Petersen combined his love of running with his background in video to start his first career. He filmed races and conducted interviews to produce highlights and documentaries. In the early days, race organizers used his tapes to attract sponsors. When the Internet grew, he posted on his website and on YouTube.
 
"Marathoning took this second boom," he said. "Every town has a marathon. I ended up being the guy, I would say, between the mountains, Appalachians to the Rockies, to come to your race and put together from a five-minute marketing piece to full-blown documentaries. I loved every bit of it because it kept me in the running community."
 
Petersen got his start in video as a youngster in Concordia. His father worked as a meteorologist, which gave him access to equipment. Peterson explored the Republican River to make his own wildlife documentaries.
 
"After a good rain, the sandbars would shift and create little pools and if you were lucky there would be a huge catfish caught in one," he said.
 
New creative direction
 
In 2015, Petersen began to change his focus to documentaries and books. A project documenting the introduction of baseball to Ukraine started him on the different path.
 
"Now, it's just straight documentaries and writing the books," he said. 
 
He worked on Kansas biographies, including on former governor and senator Frank Carlson and a series of videos about Lewis and Clark designed for schools. That work turned into his 2018 book "Selfies With Sacajawea: The Corps of Re-Discovery on The Lewis and Clark Trail."

"It's a funny story about two guys driving this piece of junk car out to the coast on the Lewis and Clark Trail," he said. "Halfway through, I said 'I think I'm going to write a book about this.'"

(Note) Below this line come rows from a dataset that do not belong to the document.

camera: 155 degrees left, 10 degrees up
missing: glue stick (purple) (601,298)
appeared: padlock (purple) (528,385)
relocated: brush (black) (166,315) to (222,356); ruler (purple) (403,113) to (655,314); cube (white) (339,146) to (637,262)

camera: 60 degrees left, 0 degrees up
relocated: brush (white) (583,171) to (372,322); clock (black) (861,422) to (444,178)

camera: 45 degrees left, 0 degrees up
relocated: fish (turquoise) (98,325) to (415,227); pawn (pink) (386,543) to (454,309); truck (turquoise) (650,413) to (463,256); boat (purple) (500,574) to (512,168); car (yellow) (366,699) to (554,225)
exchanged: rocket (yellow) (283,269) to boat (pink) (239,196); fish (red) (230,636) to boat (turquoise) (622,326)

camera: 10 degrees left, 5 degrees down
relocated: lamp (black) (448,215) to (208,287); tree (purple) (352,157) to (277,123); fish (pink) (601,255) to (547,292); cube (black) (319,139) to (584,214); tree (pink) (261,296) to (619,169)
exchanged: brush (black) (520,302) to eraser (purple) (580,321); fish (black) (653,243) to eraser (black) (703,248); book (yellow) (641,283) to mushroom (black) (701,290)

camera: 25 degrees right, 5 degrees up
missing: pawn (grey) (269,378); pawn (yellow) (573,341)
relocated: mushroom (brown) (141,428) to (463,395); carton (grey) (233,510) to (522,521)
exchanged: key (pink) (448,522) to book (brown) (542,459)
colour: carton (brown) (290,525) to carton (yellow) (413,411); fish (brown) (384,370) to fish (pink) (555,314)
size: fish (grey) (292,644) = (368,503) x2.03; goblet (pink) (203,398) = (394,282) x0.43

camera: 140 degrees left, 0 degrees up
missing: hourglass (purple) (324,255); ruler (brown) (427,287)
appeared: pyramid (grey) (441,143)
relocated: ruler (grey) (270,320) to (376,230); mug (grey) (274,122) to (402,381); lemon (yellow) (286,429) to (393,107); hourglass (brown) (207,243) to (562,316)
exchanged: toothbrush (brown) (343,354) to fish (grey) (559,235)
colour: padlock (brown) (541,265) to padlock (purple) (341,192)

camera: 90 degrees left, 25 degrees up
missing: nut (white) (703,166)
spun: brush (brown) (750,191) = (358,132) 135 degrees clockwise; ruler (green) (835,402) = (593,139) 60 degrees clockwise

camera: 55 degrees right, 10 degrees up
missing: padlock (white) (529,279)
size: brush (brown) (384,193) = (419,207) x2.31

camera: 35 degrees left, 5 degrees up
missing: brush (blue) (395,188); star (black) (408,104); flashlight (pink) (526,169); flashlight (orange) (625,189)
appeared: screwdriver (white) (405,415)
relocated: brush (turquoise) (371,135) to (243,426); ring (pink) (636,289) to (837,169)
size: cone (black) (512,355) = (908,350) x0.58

His second book details a four-week trip through Africa retracing Henry Stanley's trip searching for Dr. Livingstone.
His kind of teacher
While Petersen didn't go into his field of study, he fondly remembers some of his classes. Professor Donald Distler, who died in 2017, taught biology at Wichita State for more than 50 years.
 
"He was my favorite," Petersen said. "It was the class where you would go out to the Ninnescah (Reserve) and it was real hands-on. Real ecology-based, trapping things, and I just loved it." 
 
Petersen walked on to the cross country team at Wichita State. The Shockers won the Missouri Valley Conference title in 1987, although Petersen didn't run in the meet. 
 
"I loved running at Wichita State," he said. "I still run just about every day, It still boils down to this curiosity thing. I'm 53. What can I run this 5,000 meters in?"